▶ [To-do item]:
Recast the material below as a JSON list of strings, one string per line, with blank lines omitted and the pictures left out.

▶ [Record extracts]:

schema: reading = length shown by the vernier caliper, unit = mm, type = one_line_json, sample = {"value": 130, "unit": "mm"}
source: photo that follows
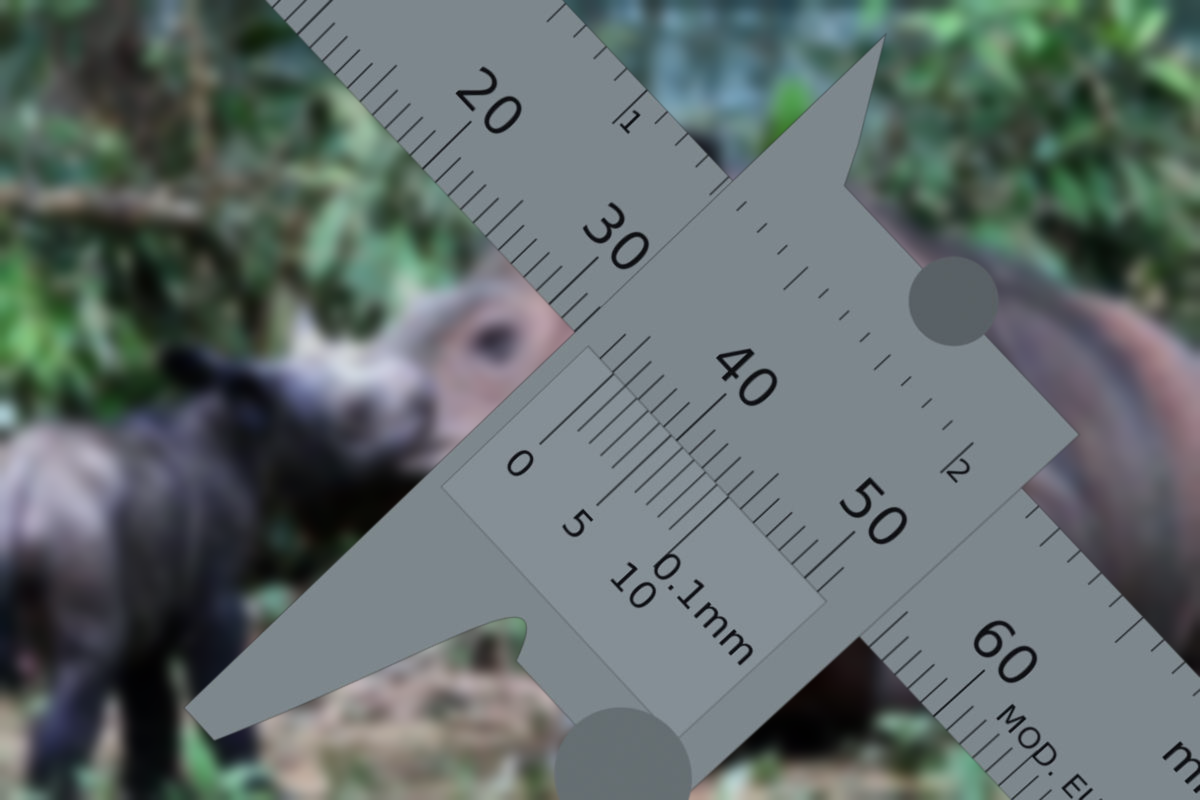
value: {"value": 35.1, "unit": "mm"}
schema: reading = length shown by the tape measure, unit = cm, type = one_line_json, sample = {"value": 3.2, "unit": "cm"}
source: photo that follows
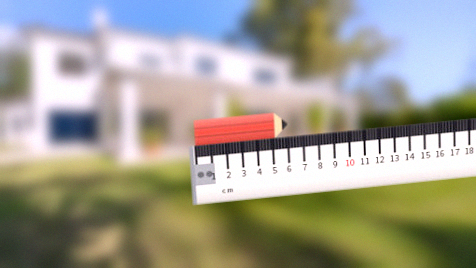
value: {"value": 6, "unit": "cm"}
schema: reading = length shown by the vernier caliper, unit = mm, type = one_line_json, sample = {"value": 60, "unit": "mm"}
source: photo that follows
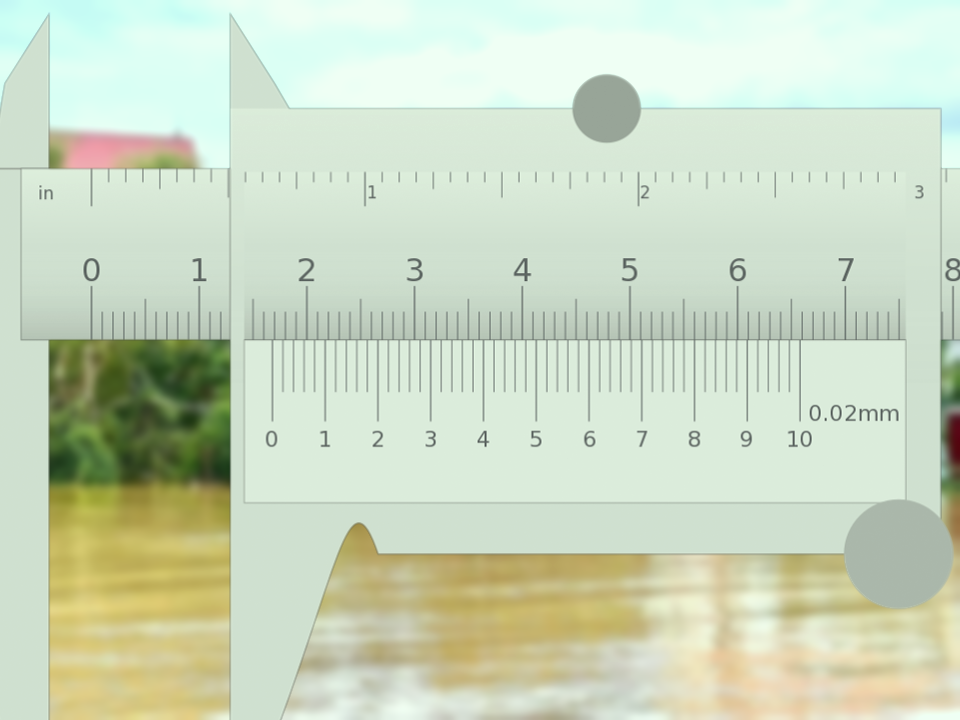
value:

▶ [Expected answer]:
[
  "schema: reading = length shown by the vernier caliper, unit = mm, type = one_line_json, sample = {\"value\": 130, \"unit\": \"mm\"}",
  "source: photo that follows",
  "value: {\"value\": 35.1, \"unit\": \"mm\"}",
  "schema: reading = length shown by the tape measure, unit = cm, type = one_line_json, sample = {\"value\": 3.2, \"unit\": \"cm\"}",
  "source: photo that follows",
  "value: {\"value\": 6, \"unit\": \"cm\"}",
  "schema: reading = length shown by the vernier caliper, unit = mm, type = one_line_json, sample = {\"value\": 60, \"unit\": \"mm\"}",
  "source: photo that follows",
  "value:"
]